▸ **Excerpted text**:
[from Cut Out and Keep]
To be more precise and less clever, I take my coffee black. And yes, I can hear you wiseacre Airplane! fans finishing that sentence for me. I'm a big fan of almighty caffeine and the wonderful ambiance of the coffeehouses, diners and cafes that it especially calls home. I hope that in some tiny way that appreciation was, before I was old enough to drink coffee, once influenced by a little TV show on NBC that was cut down before its time: NIGHTMARE CAFE.
I'm notoriously shy around celebrities, so I often have to work up the courage to talk to them, think of interesting things to say, and psych myself up just to get an autograph. Once many years ago, I went to a horror convention and pre-purchased autographs from both Robert Englund and Heather Langenkamp.
I was extremely nervous, but I had a great idea of something a little different to say to Robert: I was going to tell him about how much I liked NIGHTMARE CAFE, and that I used to watch it with my dad. I doubt I'm the only one of his fans that remembers the show, but it probably does not come up as much as all the film roles that have made him such a legend.

Collected data entries
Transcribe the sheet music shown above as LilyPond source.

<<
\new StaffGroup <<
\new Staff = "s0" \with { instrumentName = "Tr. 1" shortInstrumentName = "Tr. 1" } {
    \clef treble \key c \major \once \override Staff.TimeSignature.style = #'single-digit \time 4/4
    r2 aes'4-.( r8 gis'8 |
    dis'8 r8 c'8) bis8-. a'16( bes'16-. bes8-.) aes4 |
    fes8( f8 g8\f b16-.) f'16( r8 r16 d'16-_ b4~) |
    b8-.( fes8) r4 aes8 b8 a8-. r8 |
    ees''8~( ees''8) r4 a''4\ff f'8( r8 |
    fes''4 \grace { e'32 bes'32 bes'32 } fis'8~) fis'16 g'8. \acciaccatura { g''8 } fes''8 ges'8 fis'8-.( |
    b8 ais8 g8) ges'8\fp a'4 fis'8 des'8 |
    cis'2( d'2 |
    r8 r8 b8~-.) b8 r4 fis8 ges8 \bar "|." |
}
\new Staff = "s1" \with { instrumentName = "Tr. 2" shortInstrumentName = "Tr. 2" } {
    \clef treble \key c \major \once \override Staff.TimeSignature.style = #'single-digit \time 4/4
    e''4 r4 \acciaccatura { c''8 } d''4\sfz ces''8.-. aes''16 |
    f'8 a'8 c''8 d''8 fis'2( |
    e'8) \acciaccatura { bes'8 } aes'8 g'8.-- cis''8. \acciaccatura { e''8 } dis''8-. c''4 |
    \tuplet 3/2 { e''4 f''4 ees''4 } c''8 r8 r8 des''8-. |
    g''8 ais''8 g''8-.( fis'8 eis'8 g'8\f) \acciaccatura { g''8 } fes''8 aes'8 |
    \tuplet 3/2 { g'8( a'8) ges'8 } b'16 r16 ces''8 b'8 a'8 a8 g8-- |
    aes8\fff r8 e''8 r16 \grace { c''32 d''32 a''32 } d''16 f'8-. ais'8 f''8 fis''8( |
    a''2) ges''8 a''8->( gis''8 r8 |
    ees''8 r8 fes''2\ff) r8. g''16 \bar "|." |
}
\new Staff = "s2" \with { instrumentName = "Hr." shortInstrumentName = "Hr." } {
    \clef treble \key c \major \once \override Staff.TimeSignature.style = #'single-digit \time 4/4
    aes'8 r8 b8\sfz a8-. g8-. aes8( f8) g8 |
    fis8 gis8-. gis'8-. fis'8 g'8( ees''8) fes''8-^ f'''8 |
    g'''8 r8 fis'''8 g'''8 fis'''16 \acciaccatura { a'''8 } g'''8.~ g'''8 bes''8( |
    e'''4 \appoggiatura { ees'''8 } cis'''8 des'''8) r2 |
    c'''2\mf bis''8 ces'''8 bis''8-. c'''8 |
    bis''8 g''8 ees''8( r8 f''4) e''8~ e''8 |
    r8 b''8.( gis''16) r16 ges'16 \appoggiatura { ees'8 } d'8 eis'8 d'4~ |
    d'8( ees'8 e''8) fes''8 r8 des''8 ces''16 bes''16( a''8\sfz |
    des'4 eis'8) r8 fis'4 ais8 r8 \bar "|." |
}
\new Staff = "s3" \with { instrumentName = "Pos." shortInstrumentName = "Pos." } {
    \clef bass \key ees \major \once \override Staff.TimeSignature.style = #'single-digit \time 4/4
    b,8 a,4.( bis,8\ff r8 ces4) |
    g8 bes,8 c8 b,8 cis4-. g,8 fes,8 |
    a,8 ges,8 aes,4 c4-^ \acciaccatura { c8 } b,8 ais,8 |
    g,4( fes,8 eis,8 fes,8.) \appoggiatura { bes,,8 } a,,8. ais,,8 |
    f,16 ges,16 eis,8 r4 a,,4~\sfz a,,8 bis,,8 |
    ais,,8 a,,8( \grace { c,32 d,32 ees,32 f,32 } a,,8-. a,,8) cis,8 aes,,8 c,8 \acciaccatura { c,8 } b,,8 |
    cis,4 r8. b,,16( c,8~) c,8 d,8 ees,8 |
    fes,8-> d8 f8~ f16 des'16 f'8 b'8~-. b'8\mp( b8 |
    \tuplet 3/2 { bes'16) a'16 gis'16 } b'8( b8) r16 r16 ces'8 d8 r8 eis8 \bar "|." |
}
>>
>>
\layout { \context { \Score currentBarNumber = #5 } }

▸ **Task 1**: From the piece on Nightmare Cafe, copy word for word the passage between "[from Cut Out" and "and Heather Langenkamp.", inclusive.
▸ **Task 2**: In the piece on Nightmare Cafe, which kinds of places does the writer say coffee especially calls home?
▸ **Task 3**: According to the piece on Nightmare Cafe, which TV network aired the show?

▸ **Reply 1**:
[from Cut Out and Keep]
To be more precise and less clever, I take my coffee black. And yes, I can hear you wiseacre Airplane! fans finishing that sentence for me. I'm a big fan of almighty caffeine and the wonderful ambiance of the coffeehouses, diners and cafes that it especially calls home. I hope that in some tiny way that appreciation was, before I was old enough to drink coffee, once influenced by a little TV show on NBC that was cut down before its time: NIGHTMARE CAFE.
I'm notoriously shy around celebrities, so I often have to work up the courage to talk to them, think of interesting things to say, and psych myself up just to get an autograph. Once many years ago, I went to a horror convention and pre-purchased autographs from both Robert Englund and Heather Langenkamp.

▸ **Reply 2**: Coffeehouses, diners, and cafes.

▸ **Reply 3**: NBC.